Разумеется, он не был по природе своей тем, кто стал бы охотно позировать. Он даже не относился к тем, кто соглашается позировать вообще – даже после долгих уговоров – ну разве что, думаю я, в виде исключения, для групповой (семейной) фотографии раз в десять лет: свадьба, крестины, проводы на пенсию, похороны – маленькое лицо среди других маленьких лиц… кем-то заинтересованным, словно тайно помеченное мысленным белым крестиком… Поэтому мне надо было исхитриться преподнести ему дело так, чтобы он пошел на это добровольно.
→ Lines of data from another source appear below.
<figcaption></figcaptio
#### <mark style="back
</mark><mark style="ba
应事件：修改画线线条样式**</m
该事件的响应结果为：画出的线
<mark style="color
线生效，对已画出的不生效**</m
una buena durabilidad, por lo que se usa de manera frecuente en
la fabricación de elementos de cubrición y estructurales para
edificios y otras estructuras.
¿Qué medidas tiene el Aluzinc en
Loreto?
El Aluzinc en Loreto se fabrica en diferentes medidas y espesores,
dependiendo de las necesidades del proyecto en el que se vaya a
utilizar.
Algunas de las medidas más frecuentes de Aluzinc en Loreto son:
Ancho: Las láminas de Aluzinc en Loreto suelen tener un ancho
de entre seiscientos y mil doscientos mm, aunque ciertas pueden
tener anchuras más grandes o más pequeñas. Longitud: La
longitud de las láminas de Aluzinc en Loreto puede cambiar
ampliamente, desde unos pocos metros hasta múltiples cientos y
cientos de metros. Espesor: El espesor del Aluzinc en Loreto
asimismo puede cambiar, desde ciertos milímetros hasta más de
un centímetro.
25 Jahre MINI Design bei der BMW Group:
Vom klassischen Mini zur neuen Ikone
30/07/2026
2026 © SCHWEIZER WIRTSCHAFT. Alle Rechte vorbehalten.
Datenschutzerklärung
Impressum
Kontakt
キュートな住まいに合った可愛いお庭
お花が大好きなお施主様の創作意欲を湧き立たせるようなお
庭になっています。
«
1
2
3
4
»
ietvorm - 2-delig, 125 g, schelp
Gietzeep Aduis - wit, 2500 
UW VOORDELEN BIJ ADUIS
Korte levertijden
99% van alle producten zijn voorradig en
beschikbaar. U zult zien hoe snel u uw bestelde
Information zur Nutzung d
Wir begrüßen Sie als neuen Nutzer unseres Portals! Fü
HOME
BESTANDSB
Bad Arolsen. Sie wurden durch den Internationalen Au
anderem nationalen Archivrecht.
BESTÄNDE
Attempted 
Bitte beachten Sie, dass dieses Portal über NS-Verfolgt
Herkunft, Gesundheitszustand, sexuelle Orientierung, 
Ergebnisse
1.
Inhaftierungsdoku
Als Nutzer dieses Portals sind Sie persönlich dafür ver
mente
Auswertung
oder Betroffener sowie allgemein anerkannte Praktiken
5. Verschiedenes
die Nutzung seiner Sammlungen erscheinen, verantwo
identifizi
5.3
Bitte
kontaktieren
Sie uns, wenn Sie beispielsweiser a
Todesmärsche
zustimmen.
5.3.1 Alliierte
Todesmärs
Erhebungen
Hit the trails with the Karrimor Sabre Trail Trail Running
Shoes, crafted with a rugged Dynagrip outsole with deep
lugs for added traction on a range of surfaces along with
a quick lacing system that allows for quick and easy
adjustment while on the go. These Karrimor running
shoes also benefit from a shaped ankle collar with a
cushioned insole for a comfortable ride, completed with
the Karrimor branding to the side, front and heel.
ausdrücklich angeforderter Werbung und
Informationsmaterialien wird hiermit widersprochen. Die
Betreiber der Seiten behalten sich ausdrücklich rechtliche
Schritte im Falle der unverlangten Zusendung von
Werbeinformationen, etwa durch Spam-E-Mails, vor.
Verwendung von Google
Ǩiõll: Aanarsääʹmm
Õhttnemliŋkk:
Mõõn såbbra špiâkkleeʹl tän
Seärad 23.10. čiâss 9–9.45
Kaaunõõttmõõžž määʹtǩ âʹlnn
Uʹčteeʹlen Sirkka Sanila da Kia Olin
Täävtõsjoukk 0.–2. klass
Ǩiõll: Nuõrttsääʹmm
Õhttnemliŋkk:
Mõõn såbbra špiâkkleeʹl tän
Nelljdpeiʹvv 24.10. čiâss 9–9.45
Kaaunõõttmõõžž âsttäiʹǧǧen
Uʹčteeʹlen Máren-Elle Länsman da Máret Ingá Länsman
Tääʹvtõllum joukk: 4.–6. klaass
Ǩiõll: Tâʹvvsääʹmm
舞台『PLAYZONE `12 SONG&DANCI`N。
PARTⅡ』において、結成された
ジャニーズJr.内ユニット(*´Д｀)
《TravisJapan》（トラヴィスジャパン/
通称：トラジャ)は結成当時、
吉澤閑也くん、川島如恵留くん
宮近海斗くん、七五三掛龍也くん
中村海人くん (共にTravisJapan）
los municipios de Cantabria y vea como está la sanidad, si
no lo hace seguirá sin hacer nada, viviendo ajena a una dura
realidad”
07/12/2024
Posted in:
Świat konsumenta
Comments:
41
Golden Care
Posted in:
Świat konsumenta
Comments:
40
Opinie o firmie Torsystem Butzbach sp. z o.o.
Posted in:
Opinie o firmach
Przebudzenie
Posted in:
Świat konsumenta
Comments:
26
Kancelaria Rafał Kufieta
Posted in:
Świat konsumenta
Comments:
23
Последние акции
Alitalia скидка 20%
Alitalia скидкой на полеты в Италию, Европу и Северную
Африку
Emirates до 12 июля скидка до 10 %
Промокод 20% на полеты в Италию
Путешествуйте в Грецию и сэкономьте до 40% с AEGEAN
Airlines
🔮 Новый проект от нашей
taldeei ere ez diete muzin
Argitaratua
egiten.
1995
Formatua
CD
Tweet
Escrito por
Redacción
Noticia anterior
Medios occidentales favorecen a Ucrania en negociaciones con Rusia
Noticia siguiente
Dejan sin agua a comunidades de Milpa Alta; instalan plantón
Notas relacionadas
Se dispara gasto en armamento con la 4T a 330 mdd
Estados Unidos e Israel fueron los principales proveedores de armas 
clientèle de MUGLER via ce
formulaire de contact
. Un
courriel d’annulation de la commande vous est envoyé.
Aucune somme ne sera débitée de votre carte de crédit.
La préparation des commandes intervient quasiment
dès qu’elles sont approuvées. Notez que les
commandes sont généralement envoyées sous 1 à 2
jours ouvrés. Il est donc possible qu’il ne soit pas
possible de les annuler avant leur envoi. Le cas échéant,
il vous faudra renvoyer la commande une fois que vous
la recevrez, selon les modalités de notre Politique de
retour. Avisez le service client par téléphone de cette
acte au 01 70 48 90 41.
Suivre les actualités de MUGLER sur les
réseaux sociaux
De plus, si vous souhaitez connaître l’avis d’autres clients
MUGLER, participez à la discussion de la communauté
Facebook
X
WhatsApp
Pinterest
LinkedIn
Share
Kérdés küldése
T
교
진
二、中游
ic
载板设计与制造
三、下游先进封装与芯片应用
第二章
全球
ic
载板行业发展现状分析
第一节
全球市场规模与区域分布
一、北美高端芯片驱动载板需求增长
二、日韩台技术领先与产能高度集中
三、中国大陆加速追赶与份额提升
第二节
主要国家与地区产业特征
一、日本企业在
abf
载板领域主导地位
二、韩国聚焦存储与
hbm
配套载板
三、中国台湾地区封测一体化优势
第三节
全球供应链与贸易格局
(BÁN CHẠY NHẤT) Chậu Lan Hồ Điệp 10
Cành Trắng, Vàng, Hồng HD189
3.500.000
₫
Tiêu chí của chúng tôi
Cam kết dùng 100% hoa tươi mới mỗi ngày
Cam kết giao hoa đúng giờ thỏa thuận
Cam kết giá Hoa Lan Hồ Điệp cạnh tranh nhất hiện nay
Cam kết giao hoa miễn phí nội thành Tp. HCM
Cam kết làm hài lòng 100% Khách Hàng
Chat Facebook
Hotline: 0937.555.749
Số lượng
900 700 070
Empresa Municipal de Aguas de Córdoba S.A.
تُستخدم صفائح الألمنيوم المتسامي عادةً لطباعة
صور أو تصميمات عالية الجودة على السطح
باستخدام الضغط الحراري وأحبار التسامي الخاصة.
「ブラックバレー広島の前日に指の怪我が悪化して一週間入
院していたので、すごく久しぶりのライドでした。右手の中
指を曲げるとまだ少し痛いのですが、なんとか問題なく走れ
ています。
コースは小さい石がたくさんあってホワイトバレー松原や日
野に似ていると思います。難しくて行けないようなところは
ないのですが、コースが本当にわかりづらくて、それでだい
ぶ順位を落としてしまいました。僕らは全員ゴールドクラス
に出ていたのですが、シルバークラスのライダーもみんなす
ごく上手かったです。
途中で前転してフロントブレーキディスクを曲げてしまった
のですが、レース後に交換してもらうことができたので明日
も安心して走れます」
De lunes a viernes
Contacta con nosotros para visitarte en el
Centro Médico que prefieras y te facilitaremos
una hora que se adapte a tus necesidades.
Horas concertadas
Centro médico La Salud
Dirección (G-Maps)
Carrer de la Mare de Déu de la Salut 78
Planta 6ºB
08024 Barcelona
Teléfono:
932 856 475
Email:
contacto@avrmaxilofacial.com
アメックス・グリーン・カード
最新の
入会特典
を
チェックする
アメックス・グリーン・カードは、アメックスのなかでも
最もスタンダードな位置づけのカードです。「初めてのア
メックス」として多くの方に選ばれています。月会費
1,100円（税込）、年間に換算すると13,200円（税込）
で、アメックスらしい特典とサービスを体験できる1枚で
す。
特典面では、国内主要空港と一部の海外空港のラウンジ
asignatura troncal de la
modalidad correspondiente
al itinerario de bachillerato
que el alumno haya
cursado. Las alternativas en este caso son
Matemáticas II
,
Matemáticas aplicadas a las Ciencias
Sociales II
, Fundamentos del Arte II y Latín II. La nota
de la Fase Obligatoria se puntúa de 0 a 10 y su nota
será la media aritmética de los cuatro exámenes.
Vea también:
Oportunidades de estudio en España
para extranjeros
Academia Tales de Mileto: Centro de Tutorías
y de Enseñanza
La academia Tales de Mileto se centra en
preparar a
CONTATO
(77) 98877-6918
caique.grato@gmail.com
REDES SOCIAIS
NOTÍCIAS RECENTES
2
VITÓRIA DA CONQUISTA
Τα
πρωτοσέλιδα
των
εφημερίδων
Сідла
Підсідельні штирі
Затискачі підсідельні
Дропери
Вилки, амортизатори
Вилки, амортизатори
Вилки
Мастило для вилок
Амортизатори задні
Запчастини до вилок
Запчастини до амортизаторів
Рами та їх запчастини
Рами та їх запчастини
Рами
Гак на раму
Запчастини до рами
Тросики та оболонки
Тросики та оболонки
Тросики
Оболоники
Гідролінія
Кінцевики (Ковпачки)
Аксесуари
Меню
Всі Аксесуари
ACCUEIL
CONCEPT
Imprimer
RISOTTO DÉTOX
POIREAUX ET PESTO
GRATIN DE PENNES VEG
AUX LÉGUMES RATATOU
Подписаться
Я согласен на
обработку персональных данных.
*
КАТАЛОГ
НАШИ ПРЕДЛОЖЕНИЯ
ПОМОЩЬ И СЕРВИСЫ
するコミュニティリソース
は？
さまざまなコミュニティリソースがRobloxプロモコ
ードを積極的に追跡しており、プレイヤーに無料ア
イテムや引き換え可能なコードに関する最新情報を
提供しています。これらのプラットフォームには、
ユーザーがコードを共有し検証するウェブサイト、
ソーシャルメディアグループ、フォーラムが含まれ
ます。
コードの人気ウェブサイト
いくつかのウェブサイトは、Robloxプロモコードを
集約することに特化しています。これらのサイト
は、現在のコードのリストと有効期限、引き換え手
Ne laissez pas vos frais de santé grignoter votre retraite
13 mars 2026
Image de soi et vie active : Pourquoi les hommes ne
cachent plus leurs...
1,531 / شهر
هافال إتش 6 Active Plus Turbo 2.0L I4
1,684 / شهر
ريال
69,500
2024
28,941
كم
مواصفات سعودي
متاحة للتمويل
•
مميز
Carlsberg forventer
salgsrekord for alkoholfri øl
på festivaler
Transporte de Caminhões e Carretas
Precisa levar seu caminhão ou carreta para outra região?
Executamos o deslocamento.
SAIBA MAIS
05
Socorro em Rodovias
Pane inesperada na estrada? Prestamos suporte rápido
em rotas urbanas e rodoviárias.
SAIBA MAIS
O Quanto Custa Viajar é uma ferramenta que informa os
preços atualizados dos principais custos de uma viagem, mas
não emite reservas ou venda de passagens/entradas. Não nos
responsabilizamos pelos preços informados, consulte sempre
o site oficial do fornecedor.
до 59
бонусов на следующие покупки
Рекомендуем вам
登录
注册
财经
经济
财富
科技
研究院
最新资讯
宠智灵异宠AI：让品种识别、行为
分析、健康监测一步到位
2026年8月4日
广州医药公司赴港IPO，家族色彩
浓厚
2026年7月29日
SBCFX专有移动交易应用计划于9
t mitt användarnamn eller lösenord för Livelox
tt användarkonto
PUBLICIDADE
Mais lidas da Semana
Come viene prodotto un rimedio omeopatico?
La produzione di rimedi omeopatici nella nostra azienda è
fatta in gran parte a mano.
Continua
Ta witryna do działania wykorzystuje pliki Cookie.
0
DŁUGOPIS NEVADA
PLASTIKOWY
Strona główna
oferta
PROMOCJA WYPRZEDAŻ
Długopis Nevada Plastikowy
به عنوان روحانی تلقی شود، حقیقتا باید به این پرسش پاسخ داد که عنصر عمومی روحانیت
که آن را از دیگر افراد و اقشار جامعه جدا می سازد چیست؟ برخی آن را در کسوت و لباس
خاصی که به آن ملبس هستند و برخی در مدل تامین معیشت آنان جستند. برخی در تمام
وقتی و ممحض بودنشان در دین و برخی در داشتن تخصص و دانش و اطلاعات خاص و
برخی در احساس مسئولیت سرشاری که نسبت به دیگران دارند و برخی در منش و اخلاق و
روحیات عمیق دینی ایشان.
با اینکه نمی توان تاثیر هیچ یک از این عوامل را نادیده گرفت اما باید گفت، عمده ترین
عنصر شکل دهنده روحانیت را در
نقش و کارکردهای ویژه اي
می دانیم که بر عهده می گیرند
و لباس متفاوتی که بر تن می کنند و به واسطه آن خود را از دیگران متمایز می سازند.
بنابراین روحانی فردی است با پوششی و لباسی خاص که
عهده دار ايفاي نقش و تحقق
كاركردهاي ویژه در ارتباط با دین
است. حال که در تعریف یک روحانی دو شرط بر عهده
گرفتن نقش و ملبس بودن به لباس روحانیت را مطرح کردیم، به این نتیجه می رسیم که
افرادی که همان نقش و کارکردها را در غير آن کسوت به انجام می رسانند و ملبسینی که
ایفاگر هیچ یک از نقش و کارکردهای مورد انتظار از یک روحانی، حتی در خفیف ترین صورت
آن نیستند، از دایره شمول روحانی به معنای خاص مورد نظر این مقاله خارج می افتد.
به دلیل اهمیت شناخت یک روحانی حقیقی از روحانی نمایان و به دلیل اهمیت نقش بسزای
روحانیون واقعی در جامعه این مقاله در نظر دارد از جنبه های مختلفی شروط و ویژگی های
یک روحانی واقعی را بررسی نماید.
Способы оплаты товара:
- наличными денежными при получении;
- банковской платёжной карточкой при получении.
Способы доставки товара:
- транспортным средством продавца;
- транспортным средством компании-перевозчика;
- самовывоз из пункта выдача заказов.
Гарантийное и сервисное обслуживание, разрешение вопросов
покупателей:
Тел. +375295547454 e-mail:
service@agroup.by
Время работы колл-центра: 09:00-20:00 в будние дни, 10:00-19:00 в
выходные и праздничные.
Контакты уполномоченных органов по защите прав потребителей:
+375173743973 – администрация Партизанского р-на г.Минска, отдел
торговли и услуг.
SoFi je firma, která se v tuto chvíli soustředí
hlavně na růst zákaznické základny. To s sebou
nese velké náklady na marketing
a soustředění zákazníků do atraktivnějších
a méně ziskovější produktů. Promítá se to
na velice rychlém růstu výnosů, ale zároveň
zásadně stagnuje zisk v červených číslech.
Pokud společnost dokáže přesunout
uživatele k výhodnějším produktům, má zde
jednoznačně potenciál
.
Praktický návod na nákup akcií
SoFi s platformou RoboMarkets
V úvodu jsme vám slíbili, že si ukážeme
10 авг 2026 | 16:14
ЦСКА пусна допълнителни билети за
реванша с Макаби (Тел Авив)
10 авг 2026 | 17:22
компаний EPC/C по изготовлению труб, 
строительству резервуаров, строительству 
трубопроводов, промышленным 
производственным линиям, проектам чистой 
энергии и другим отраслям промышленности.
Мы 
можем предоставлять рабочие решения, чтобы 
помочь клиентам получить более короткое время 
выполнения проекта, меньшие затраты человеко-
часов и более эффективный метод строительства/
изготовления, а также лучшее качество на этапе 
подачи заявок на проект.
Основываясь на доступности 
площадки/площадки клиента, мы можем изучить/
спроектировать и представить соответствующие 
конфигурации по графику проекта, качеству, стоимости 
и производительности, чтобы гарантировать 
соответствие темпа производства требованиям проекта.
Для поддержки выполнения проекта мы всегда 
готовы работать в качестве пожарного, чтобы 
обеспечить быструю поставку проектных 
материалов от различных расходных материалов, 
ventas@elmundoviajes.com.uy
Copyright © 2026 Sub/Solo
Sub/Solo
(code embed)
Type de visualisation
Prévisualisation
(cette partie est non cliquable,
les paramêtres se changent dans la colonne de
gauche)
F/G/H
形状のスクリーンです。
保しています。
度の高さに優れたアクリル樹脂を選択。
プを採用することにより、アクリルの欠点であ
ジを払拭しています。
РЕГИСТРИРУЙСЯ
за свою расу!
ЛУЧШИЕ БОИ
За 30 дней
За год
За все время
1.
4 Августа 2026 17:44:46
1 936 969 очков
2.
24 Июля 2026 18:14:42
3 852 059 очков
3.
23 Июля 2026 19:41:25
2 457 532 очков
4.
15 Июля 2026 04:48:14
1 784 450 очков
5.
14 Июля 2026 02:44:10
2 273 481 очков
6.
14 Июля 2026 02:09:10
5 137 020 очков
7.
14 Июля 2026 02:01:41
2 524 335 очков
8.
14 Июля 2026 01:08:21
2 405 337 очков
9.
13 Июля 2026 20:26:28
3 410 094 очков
Я решил придать "мероприятию" предельно официальный характер: мне-де необходимо кое-что для фотоколлажа… художественный международный проект (при словах "международный проект" он уставился на меня не мигая – я выдержал интригующую паузу)… – да, мне нужны части человеческого тела – по возможности, от большого числа людей – вероятно, я не буду использовать весь материал целиком, но мне сейчас необходимо набрать именно определенное количество снимков… так что не соблаговолишь ли ты, битте-дритте, раз уж живешь в этой квартире…
И начались сеансы.
Что бы мне хотелось "увековечить"?
Конечно, его руки.
Они относились к той редкой породе, которая с одинаковым мастерством выполняет работы прямо противоположных родов: те, что требуют ловкой и грубой силы, сноровки, ритма – и очень тонкие, хрупкие, нежные, можно сказать, ювелирные (генно-инженерные!). То есть его пальцы отлично ладили как с очень большими, так и с очень маленькими, даже крошечными предметами. Строение его кисти было таково, что ладонь с одинаковой ладностью, ловкостью, лаской облекала собой и топорище
(новогодняя елка тому второй свидетель), и головку младенца (скандал с пьяной соседкой, подробности не важны). Не преувеличу, если скажу, что ладонь его, словно тая , ложилась – и под топорище, и под младенческий затылок, ладонь подставляла себя под нуждающийся в ней предмет, принимая его форму, – да, она обтекала, она, словно масло, обволакивала любой предмет (вот как кисть профессионального виолончелиста – гриф) – и после этого уже держала его в полную меру точно просчитанной силы. У нас в квартире он починил рамы, дверные косяки и, кстати, укрепил входную дверь (ее все утолщающаяся металлическая обшивка и неостановимое нарастание количества замков словно иллюстрировали – с лобовой демонстративностью социологической лекции – рост троглодитства и одичания во внешнем, чужеродном мне мире). Для этих работ в ход у Клеменса шли топор, молоток, пила – вообще предметы, близкие к орудиям убийства, – и эти же самые руки с легкостью невесомой починили золотой замочек на тещином, как она выражалась, "фермуаре" (после чего ее дочери пришлось маленько приобуздать свою индюшачью ревность).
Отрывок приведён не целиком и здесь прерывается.